Sección del documento →
»»

Imaginemos una situación irreal pero con rasgos de verosimilitud. Un afamado entrenador de fútbol, con un currículo glorioso tras de sí, decide entrenar a un equipo que juega en una importante liga. Todos los equipos participantes lo hacen en función del acatamiento de unas reglas de juego que han aceptado previamente. Si ganan, son tres puntos; si empatan, uno y si pierden, ninguno. También aceptan la autoridad del árbitro y los jueces de línea, que son quienes deciden si las jugadas son válidas, o no, y están de acuerdo en que sólo se pueden efectuar tres cambios de jugadores en cada partido. Bien.
Comienza la competición y el afamado entrenador -y su junta directiva- entran en un cierto bache de juego. No ganan todos los partidos que quisieran, no gobiernan la entidad con la limpieza que desearían sus socios y los tribunales de justicia empiezan a levantar las alfombras: algo huele mal. La junta directiva comienza a cavilar posibles soluciones ante un escenario incierto. Lo primero que se les ocurre, como a tantas otras juntas directivas, es aplicar unos inmisericordes recortes a las escuelas, a la sanidad, a las farmacias -a las que directamente no se les paga-, a las ayudas a los dependientes, en fin, a todo aquello que a su juicio no es directamente rentable, y para eludir las propias responsabilidades deciden dar una vuelta de tuerca a lo establecido sin resolver ninguno de sus problemas. Surge entonces la panacea a todos los males: la culpa es de los otros.
"Los catalanes hoy somos víctimas de un Estado que ha puesto en marcha una persecución política impropia de una democracia en la Europa del siglo XXI". Vale. El entrenador lee un documento en el que no aparece por ningún lado el menor atisbo de autocrítica: ¡hasta ahí podíamos llegar! ¿Cómo los elegidos por la gloria de la independencia van a reconocer errores? La culpa siempre es de los otros. Tampoco se menciona para nada la corrupción, ni el 3%, ni el Palau... eso ocurre por culpa de la persecución policial contra Artur Mas. Y aquí sí que surge una coincidencia con la junta directiva de los otros: mienten y manipulan por doquier. A Artur Mas se le enjuició por desobedecer a la Junta Constitucional de la Liga, no por poner las urnas. Los otros, por su parte, dicen que no hubo ni recortes ni amnistía fiscal. Los expertos hablan de choque de trenes. Es posible, lo que es seguro es que los dos tienen los peores maquinistas que se puedan imaginar. La pasividad de unos y la demagogia de otros se retroalimentan. Mientras tanto, la ciudadanía soporta educadamente tanta incompetencia.

««

Datos del ejercicio →
»»

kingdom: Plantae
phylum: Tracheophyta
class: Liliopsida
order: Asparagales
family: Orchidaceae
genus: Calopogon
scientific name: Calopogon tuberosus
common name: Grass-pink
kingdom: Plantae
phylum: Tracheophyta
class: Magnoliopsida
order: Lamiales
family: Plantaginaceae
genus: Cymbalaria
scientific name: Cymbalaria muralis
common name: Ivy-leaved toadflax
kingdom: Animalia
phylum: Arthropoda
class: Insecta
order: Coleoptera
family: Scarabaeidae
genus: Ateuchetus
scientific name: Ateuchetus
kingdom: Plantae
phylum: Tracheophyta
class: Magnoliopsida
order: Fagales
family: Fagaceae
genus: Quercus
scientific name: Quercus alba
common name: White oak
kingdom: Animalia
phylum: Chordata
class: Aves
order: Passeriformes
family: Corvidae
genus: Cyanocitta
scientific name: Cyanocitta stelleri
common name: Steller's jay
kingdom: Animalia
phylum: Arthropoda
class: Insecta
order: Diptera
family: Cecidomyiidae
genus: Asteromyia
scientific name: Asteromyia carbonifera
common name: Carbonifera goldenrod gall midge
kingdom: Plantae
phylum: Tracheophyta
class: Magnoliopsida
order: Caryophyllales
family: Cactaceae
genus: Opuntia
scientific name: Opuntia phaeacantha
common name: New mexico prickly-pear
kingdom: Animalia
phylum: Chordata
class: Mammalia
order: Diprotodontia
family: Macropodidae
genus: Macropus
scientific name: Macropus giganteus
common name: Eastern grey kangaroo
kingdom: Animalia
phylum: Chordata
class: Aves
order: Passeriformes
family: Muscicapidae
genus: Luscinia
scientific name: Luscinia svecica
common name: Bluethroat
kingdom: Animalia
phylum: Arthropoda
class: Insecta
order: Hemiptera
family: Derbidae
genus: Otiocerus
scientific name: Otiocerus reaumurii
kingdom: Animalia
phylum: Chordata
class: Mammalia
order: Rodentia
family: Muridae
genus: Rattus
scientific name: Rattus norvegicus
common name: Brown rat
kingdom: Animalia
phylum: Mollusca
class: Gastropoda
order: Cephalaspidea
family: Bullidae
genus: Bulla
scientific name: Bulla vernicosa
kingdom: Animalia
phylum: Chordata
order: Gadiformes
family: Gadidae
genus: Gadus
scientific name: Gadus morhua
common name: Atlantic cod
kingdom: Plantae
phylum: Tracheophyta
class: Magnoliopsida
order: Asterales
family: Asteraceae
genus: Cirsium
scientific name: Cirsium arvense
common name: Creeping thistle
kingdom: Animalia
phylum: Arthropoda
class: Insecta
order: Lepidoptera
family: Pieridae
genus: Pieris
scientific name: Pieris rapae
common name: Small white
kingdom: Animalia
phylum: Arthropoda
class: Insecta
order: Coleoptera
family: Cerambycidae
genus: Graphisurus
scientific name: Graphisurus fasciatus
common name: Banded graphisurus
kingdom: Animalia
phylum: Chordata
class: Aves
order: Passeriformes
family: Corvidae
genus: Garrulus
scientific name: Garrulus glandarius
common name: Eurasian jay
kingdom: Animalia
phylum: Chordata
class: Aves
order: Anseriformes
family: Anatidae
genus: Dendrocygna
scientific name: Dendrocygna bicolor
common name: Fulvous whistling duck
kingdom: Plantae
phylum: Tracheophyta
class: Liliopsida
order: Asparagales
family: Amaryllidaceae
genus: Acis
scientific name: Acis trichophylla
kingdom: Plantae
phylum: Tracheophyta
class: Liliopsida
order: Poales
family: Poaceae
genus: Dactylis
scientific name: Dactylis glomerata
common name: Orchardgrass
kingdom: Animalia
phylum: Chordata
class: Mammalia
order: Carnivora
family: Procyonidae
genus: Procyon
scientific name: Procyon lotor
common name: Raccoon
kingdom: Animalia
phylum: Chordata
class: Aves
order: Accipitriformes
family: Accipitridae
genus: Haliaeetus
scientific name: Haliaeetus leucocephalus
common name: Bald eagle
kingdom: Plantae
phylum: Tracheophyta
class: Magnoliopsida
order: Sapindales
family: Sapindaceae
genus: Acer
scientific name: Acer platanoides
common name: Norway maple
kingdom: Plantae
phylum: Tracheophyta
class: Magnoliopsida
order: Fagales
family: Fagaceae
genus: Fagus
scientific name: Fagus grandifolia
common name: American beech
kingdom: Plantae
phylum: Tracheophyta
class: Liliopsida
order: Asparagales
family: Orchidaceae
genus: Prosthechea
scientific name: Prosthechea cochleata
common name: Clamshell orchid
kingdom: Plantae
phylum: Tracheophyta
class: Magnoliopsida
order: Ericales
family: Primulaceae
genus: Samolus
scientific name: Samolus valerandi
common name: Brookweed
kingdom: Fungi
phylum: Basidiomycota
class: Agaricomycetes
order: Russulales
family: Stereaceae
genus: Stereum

««

Orden de trabajo A →
Según la sección del documento, ¿cuántos cambios de jugadores se pueden efectuar en cada partido?
Orden de trabajo B →
Por favor, copia de nuevo todo lo que va de "Imaginemos una situación" hasta "cada partido. Bien." en la sección del documento y cambia "árbitro" por "colegiado".

Tu solución A →
Tres cambios de jugadores.

Tu solución B →
Imaginemos una situación irreal pero con rasgos de verosimilitud. Un afamado entrenador de fútbol, con un currículo glorioso tras de sí, decide entrenar a un equipo que juega en una importante liga. Todos los equipos participantes lo hacen en función del acatamiento de unas reglas de juego que han aceptado previamente. Si ganan, son tres puntos; si empatan, uno y si pierden, ninguno. También aceptan la autoridad del colegiado y los jueces de línea, que son quienes deciden si las jugadas son válidas, o no, y están de acuerdo en que sólo se pueden efectuar tres cambios de jugadores en cada partido. Bien.